1. create local Python API structure
2. implement `/status`, `/queue`, `/ingest`, `/retry`
3. build inbox watcher against `/srv/qidata/inbox`
4. extract text into canonical pipeline flow
5. chunk deterministically
6. call Ollama embeddings endpoint
7. upsert to canonical retrieval layer
8. project derived graph records into Neo4j

## Change Log

### 2026-04-19

* Ubuntu server brought online
* Tailscale configured
* Docker installed and running
* Ollama installed and serving locally
* `llama3.2` pulled
* `embeddinggemma` pulled
* Open WebUI deployed in Docker
* Neo4j deployed in Docker
* Tailscale Serve configured for private Open WebUI access
* server-local operator runbook created
* status command created

## Active Runtime

* **qiserver** is the current active runtime.

## Path Doctrine

* `/srv/qios/repos`: For cloned Git repos and coding work.
* `/srv/qios/stacks`: For Docker Compose runtime stacks.
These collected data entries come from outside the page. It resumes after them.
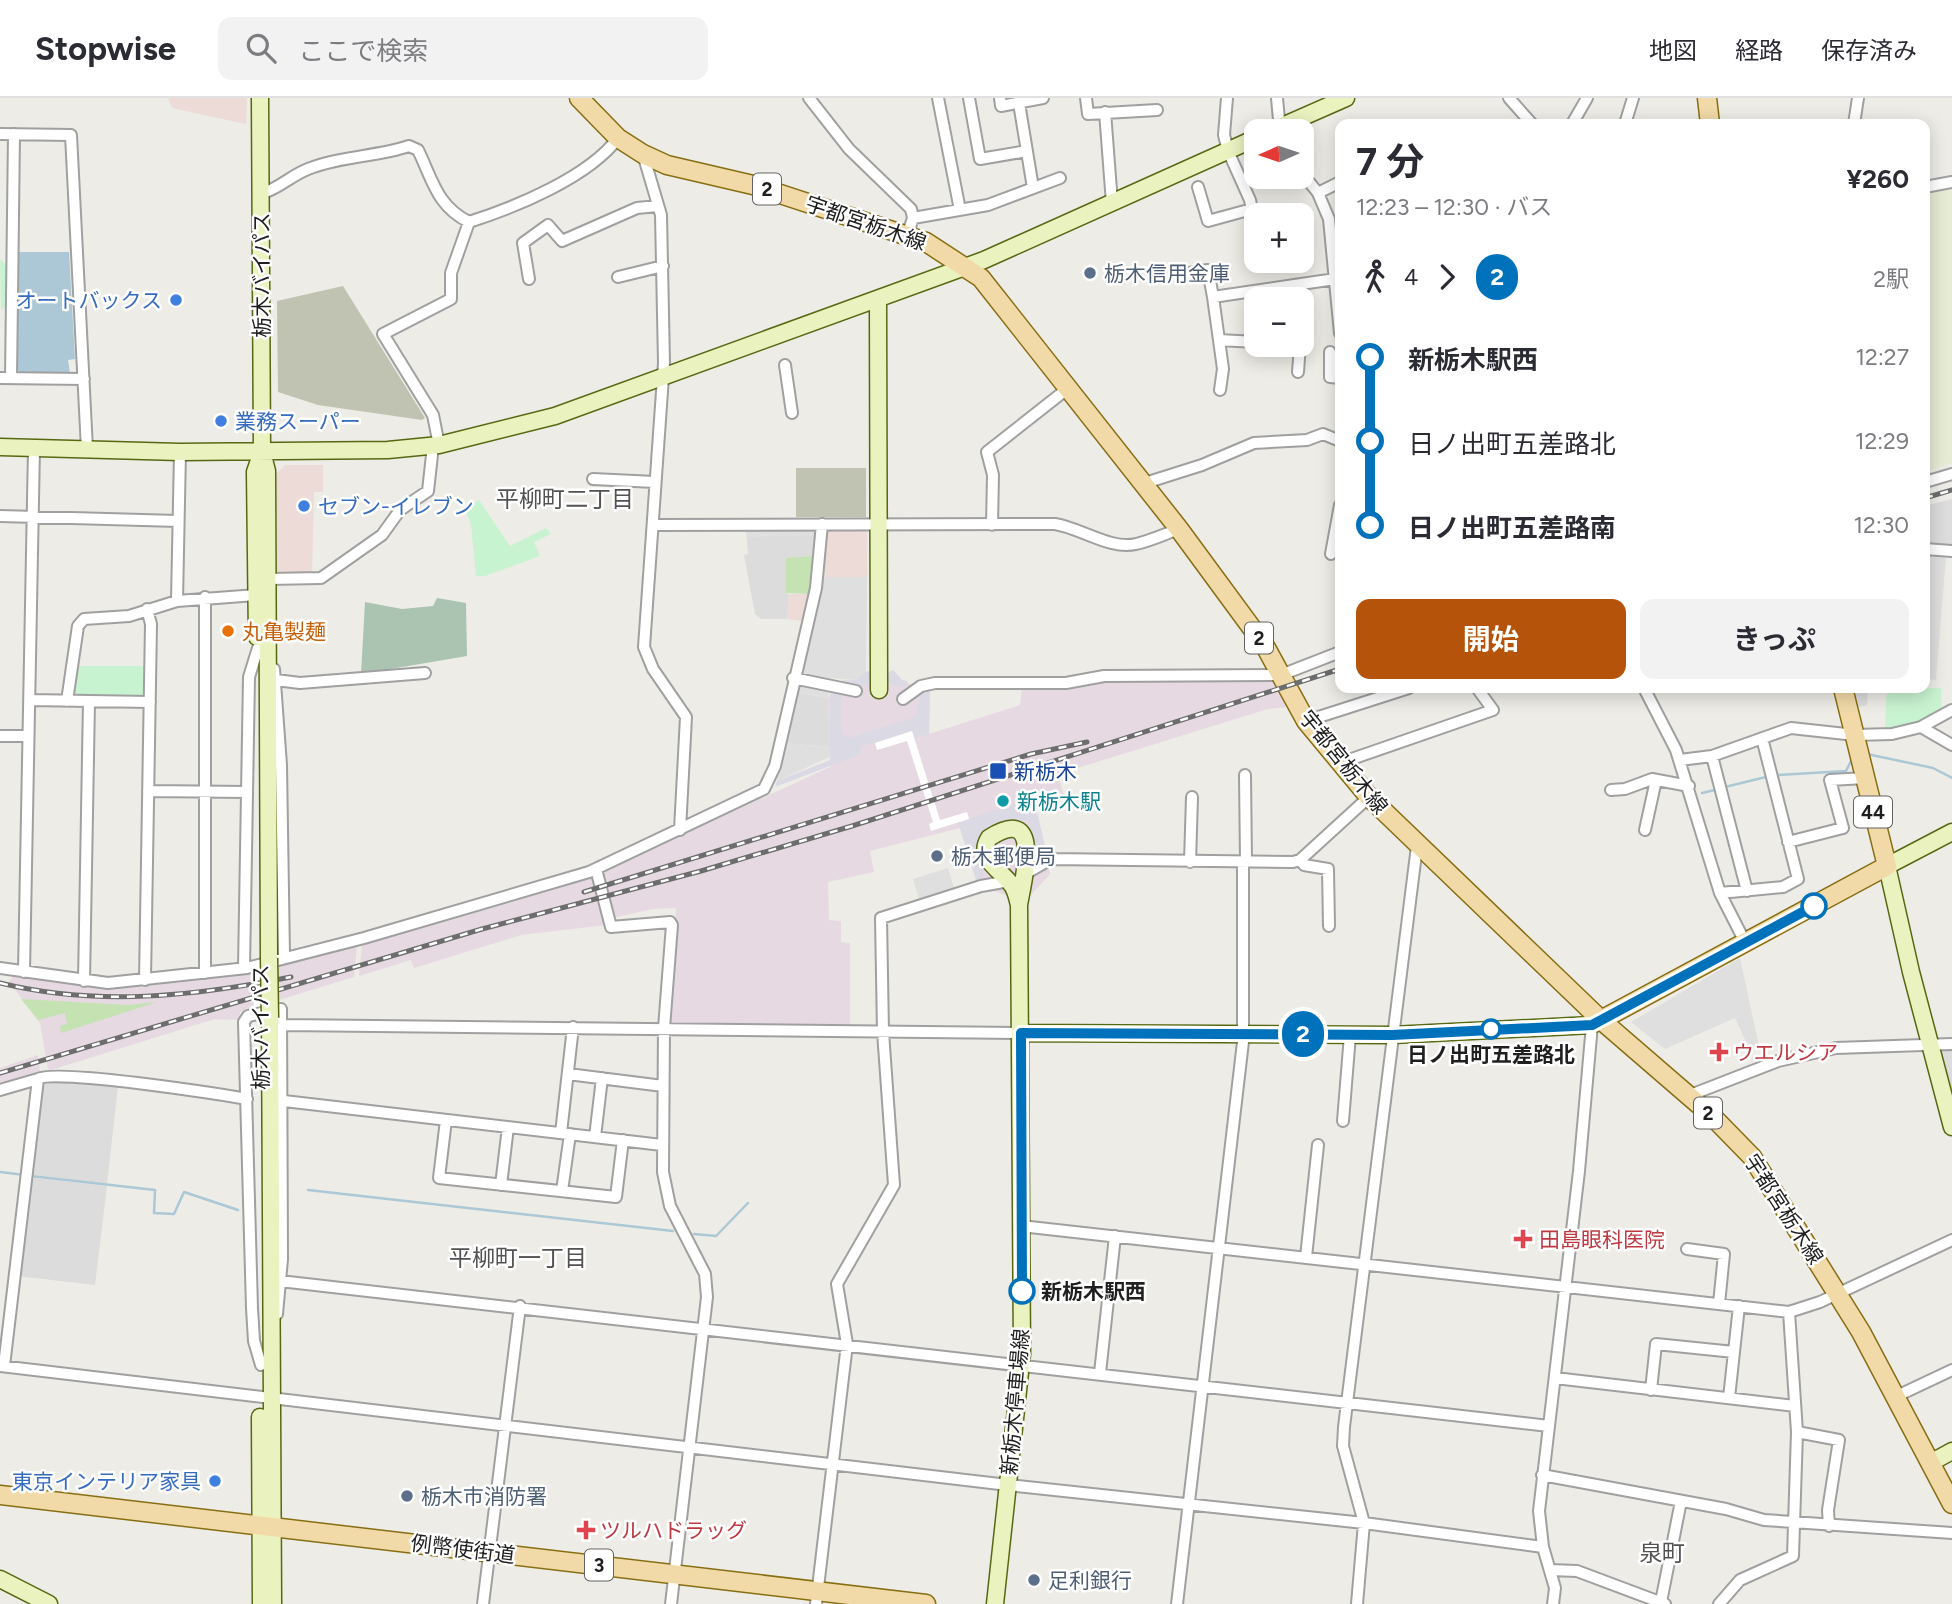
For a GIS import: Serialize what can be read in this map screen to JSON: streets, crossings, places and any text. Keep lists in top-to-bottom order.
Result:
{
  "streets": {
    "main road": [
      "2",
      "宇都宮栃木線",
      "栃木バイパス",
      "44",
      "新栃木停車場線",
      "例幣使街道",
      "3"
    ]
  },
  "crossings": [
    ["栃木バイパス", "例幣使街道"]
  ],
  "districts": ["平柳町二丁目", "平柳町一丁目", "泉町"],
  "places": {
    "other": [
      "栃木信用金庫",
      "オートバックス",
      "業務スーパー",
      "セブン-イレブン",
      "丸亀製麺",
      "新栃木駅",
      "栃木郵便局",
      "日ノ出町五差路北",
      "新栃木駅西",
      "東京インテリア家具",
      "栃木市消防署",
      "足利銀行"
    ],
    "transit": ["新栃木"],
    "health": ["ウエルシア", "田島眼科医院", "ツルハドラッグ"]
  },
  "lines": ["bus line 2"],
  "north": "left",
  "page": {
    "header": "Stopwise",
    "search": "ここで検索",
    "nav": ["地図", "経路", "保存済み"],
    "on_map": "2",
    "map_buttons": ["+", "−"],
    "heading": ["7 分", "12:23 – 12:30 · バス", "¥260"],
    "legs": ["4", "2", "2駅"],
    "list": [
      {
        "name": "新栃木駅西",
        "value": "12:27"
      },
      {
        "name": "日ノ出町五差路北",
        "value": "12:29"
      },
      {
        "name": "日ノ出町五差路南",
        "value": "12:30"
      }
    ],
    "buttons": ["開始", "きっぷ"]
  }
}
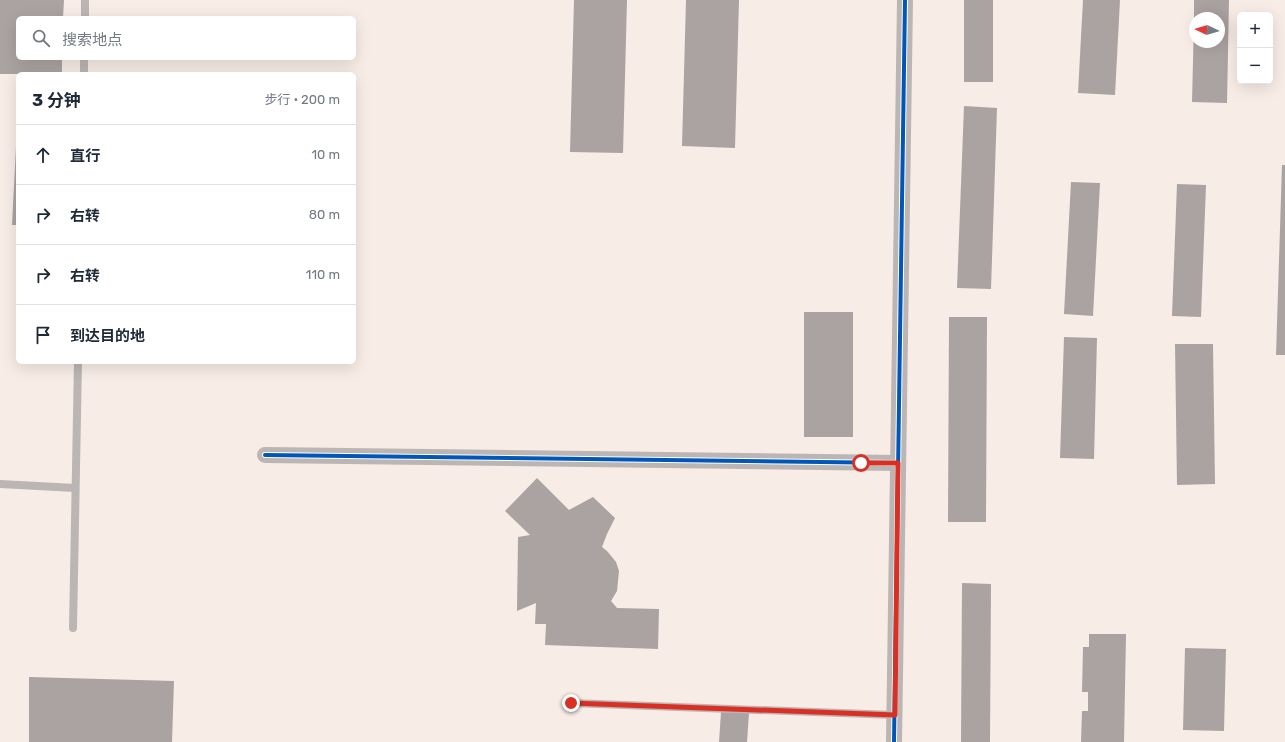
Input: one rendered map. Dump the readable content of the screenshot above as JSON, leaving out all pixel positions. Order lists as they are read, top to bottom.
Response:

Do not create nested Git repos inside `/srv/qios/stacks`.
* `/srv/qios/data`: For persistent app data.

## Service / Runtime Facts

* **NocoDB**: Runs locally at `127.0.0.1:8088`.
* **Open WebUI**: Runs locally at `127.0.0.1:3000`.
* **Private Server Launcher (gethomepage)**: Runs locally at `127.0.0.1:3001`. **Warning:** This is for local/tailnet use only and is separate from the public `access.qially.com` portal.
* **Portainer**: Runs locally at `127.0.0.1:9443` and is an admin service.
* **Ollama**: Installed on qiserver and locked to `127.0.0.1:11434`.